大阪大学 2000年 理系 第1問 解説

方針・初手
点 $P$ の座標を接線の方程式から具体的に求める。次に、円の外部の点 $(b, c)$ から引いた2接線の接点 $Q, R$ を通る直線(極線)の方程式を導出し、その直線が点 $P$ を満たすことを計算により示す。
解法1
円 $x^2 + y^2 = a^2$ 上の点 $(b, \sqrt{a^2 - b^2})$ における接線の方程式は、
$$ bx + \sqrt{a^2 - b^2}y = a^2 $$
である。
この接線と $x$ 軸との交点 $P$ の座標を求める。$y = 0$ を代入すると、
$$ bx = a^2 $$
となる。条件 $a > b > 0$ より $b \neq 0$ であるから、両辺を $b$ で割って、
$$ x = \frac{a^2}{b} $$
を得る。よって、点 $P$ の座標は $\left( \frac{a^2}{b}, 0 \right)$ である。
次に、円の外部の点 $(b, c)$ から引いた2本の接線の接点を $Q(x_1, y_1)$、$R(x_2, y_2)$ とする。

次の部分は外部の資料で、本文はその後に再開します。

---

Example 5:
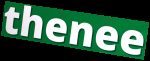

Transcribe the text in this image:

thenee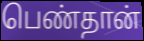
பெண்தான்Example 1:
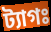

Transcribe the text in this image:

ট্যাগঃ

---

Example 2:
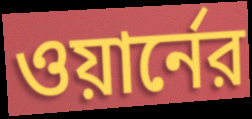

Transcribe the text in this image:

ওয়ার্নের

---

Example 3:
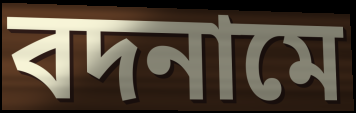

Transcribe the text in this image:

বদনামে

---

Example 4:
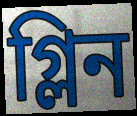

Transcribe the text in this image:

点 $Q$ は円上の点であるから、点 $Q$ における接線の方程式は、
$$ x_1x + y_1y = a^2 $$
と表される。この直線は点 $(b, c)$ を通るため、
$$ bx_1 + cy_1 = a^2 $$
が成り立つ。
同様に、点 $R$ における接線の方程式は $x_2x + y_2y = a^2$ であり、これも点 $(b, c)$ を通るため、
$$ bx_2 + cy_2 = a^2 $$
が成り立つ。
これら2つの等式は、2点 $Q(x_1, y_1)$、$R(x_2, y_2)$ がいずれも直線
$$ bx + cy = a^2 $$
上に存在することを示している。異なる2点を通る直線はただ1つに定まるため、2点 $Q, R$ を通る直線の方程式は $bx + cy = a^2$ となる。

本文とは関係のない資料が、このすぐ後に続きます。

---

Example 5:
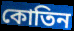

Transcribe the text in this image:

কোতিন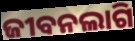
ଜୀବନଲାଗିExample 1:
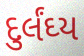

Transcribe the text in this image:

દુર્લંઘ્ય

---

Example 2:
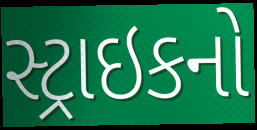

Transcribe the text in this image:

સ્ટ્રાઇકનો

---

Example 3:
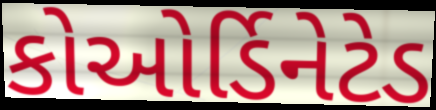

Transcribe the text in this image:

કોઓર્ડિનેટેડ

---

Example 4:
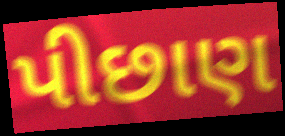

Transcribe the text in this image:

પીછાણ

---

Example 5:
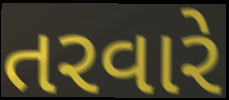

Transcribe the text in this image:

તરવારે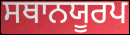
ਸਥਾਨਯੂਰਪ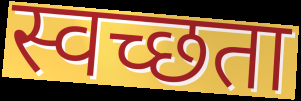
स्वच्छताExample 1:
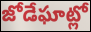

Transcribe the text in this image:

జోడేఘాట్లో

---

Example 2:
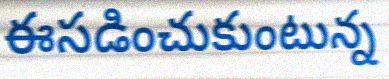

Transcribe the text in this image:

ఈసడించుకుంటున్న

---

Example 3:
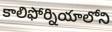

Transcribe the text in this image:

కాలిఫోర్నియాలోని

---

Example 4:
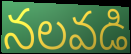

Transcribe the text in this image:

నలవడి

この直線の方程式に点 $P$ の座標 $x = \frac{a^2}{b}, y = 0$ を代入すると、
$$ b \cdot \frac{a^2}{b} + c \cdot 0 = a^2 $$
となり、右辺と一致して等式が成り立つ。
したがって、2点 $Q, R$ を通る直線は点 $P$ を通ることが示された。
解説
円の外部の点から引いた2本の接線の接点を通る直線(極線)の方程式を求める典型的な処理を用いる問題である。

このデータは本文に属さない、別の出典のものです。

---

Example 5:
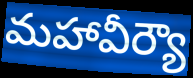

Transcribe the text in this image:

మహావీర్యౌ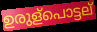
ഉരുള്പൊട്ടല്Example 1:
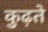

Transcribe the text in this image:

कुढ़ते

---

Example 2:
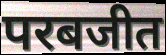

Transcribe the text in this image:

परबजीत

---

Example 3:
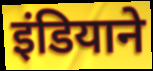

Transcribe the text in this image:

इंडियाने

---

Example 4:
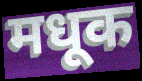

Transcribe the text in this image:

मधूक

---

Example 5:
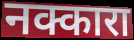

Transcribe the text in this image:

नक्कारा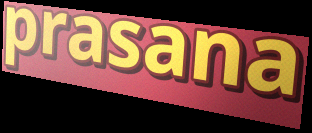
prasana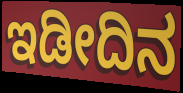
ಇಡೀದಿನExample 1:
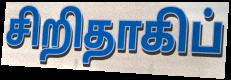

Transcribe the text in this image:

சிறிதாகிப்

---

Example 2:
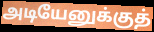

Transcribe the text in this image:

அடியேனுக்குத்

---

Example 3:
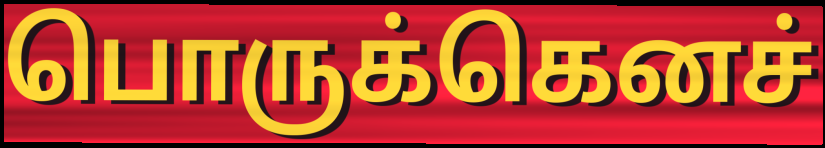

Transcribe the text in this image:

பொருக்கெனச்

一般に、点 $(x_0, y_0)$ から円 $x^2 + y^2 = r^2$ に引いた2接線の接点を通る直線の方程式は $x_0x + y_0y = r^2$ となる。これを公式として丸暗記するのではなく、本解答のように接点 $(x_1, y_1)$、$(x_2, y_2)$ における接線がともに点 $(x_0, y_0)$ を通るという事実から、代入された式を逆に見立てて直線の式を構成する論法は、2次曲線全般で通用する重要な考え方である。